==== MATERIAL PROVIDED ====

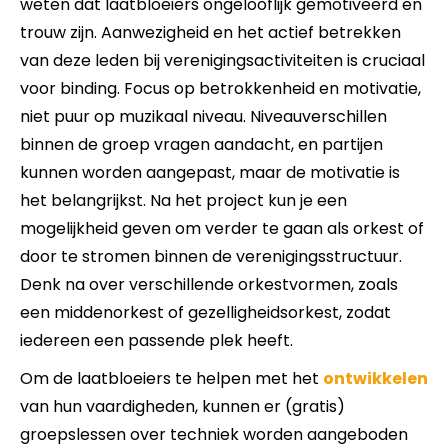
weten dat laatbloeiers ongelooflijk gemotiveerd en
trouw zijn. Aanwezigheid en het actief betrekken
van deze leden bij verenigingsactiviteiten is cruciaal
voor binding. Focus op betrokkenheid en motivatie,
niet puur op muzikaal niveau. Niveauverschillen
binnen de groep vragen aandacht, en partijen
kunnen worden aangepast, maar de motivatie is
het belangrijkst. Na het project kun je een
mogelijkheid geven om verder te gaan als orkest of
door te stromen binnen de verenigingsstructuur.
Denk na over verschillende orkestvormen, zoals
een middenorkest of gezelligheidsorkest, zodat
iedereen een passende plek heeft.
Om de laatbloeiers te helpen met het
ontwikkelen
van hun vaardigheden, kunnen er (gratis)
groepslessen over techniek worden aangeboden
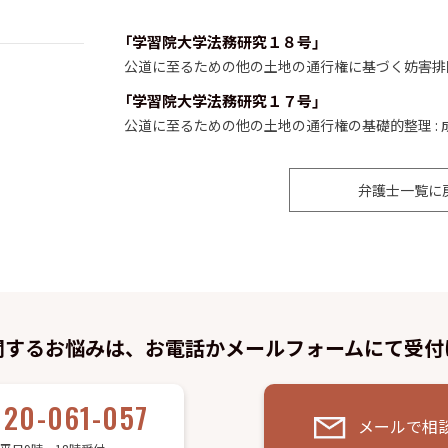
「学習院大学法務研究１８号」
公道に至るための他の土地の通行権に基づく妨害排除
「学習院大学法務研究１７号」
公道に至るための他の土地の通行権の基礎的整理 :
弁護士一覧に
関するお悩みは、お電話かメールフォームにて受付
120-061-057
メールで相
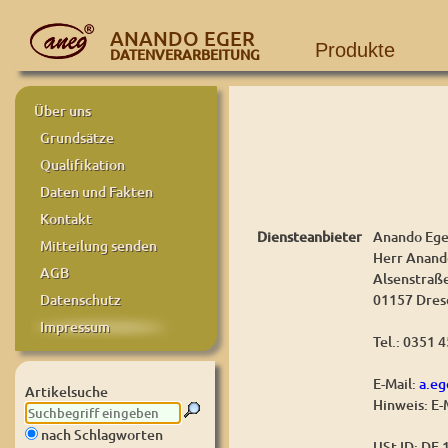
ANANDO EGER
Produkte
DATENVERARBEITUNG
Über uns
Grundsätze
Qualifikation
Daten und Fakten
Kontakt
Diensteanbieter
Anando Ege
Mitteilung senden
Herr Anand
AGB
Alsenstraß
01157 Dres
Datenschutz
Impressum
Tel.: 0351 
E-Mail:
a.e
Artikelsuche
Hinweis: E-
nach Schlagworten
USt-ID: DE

====
==== MATERIAL PROVIDED ====

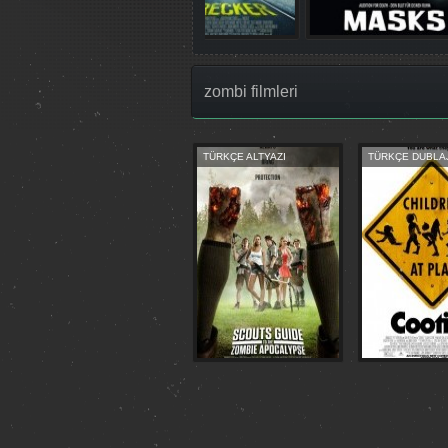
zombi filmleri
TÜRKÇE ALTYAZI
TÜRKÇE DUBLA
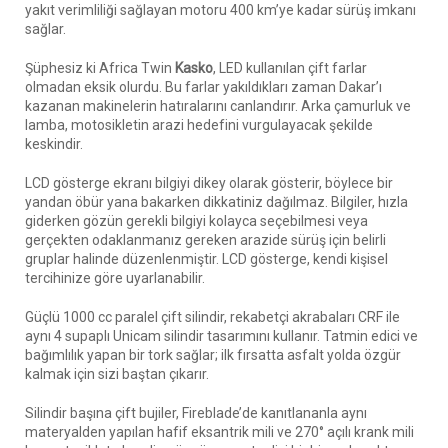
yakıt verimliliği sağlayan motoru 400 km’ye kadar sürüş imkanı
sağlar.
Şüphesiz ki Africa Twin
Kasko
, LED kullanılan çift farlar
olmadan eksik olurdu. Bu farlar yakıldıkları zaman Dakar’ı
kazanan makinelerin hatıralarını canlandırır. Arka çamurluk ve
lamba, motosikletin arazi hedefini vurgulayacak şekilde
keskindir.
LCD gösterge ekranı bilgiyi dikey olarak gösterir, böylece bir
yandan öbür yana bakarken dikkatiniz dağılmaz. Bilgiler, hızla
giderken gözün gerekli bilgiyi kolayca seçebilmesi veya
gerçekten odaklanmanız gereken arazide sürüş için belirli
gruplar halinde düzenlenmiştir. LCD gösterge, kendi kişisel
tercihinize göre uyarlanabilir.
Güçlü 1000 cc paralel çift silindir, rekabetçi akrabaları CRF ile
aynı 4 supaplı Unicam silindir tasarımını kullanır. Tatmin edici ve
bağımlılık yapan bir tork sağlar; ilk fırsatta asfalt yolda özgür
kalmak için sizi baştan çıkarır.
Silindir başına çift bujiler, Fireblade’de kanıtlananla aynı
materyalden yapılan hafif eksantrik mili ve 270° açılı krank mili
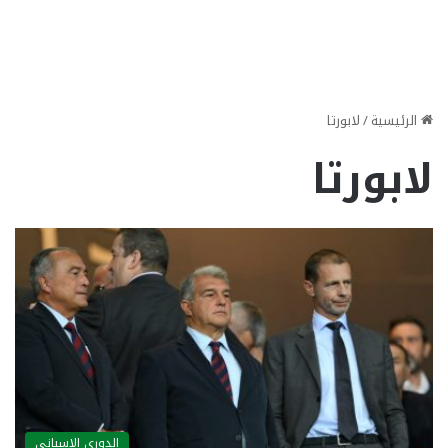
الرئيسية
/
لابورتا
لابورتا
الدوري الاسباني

====

* EXERCISE *
Copy each line in the listing where "aynı" appears.

* ANSWER TO THIS EXERCISE *
aynı 4 supaplı Unicam silindir tasarımını kullanır. Tatmin edici ve
Silindir başına çift bujiler, Fireblade’de kanıtlananla aynı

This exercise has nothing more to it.